- _ABOUT THIS EXERCISE_:
In the entries, find all lines that hold the word "down" and copy them.

- _DATA UNDER STUDY_:
————

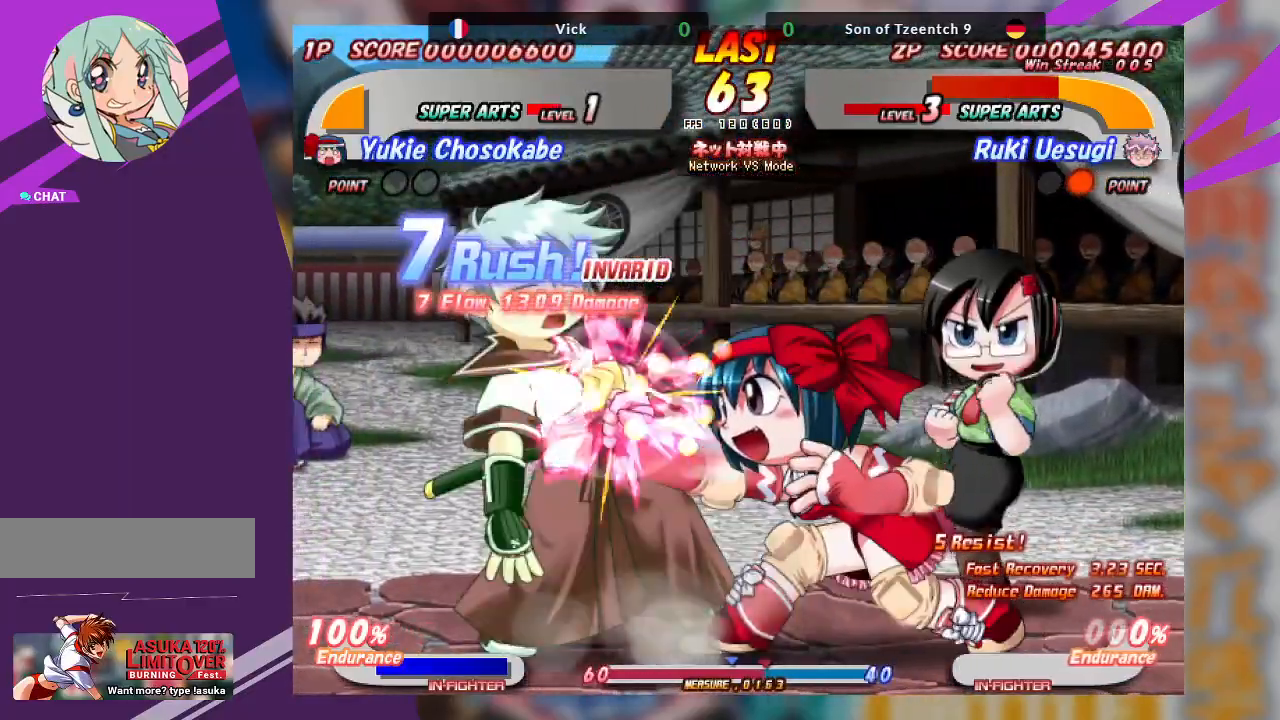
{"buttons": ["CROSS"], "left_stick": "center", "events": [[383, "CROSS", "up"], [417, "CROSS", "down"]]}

————

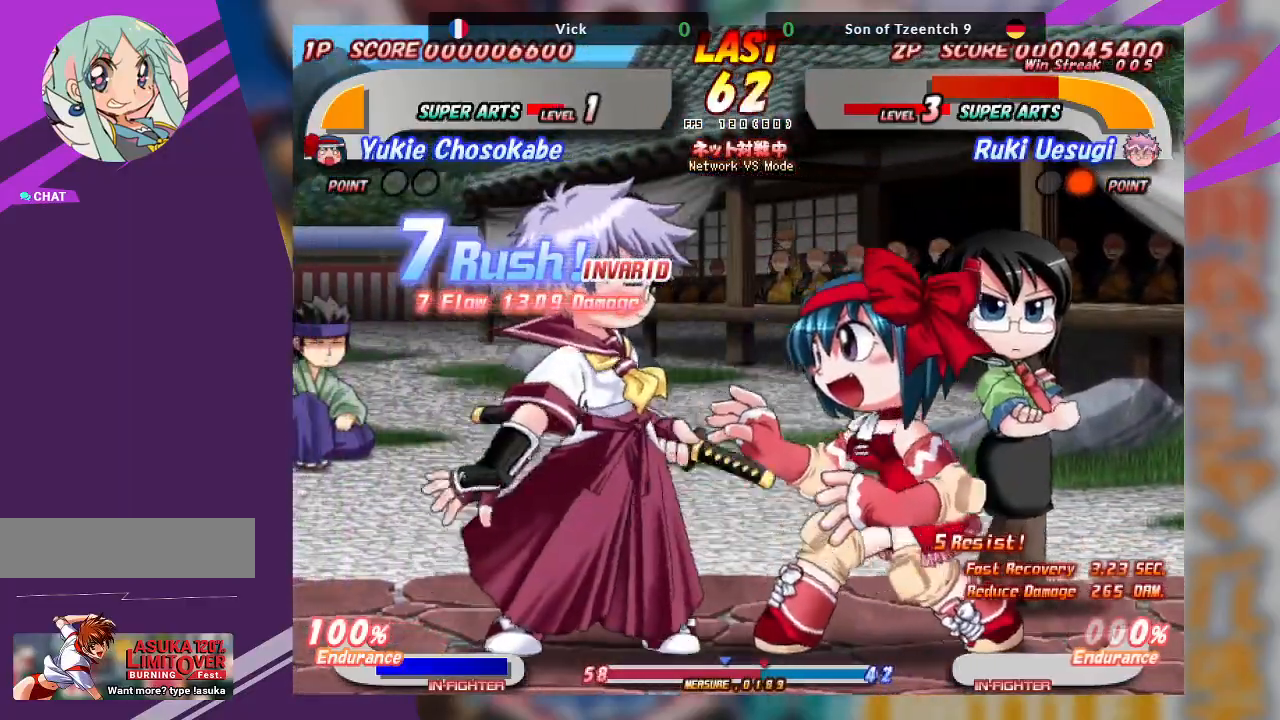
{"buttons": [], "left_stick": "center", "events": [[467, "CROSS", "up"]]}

————

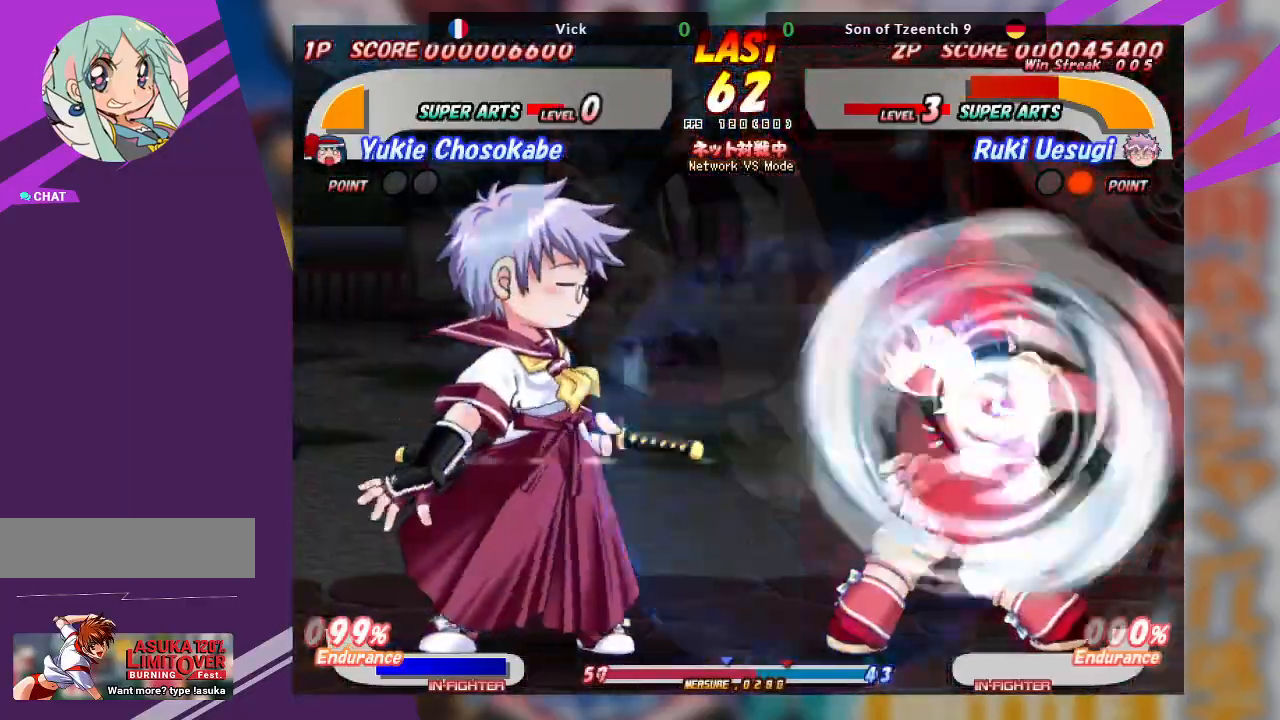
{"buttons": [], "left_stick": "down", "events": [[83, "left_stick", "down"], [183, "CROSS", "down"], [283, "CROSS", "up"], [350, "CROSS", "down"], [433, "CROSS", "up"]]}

————

- _SOLUTION BELOW_:
{"buttons": ["CROSS"], "left_stick": "center", "events": [[383, "CROSS", "up"], [417, "CROSS", "down"]]}
{"buttons": [], "left_stick": "down", "events": [[83, "left_stick", "down"], [183, "CROSS", "down"], [283, "CROSS", "up"], [350, "CROSS", "down"], [433, "CROSS", "up"]]}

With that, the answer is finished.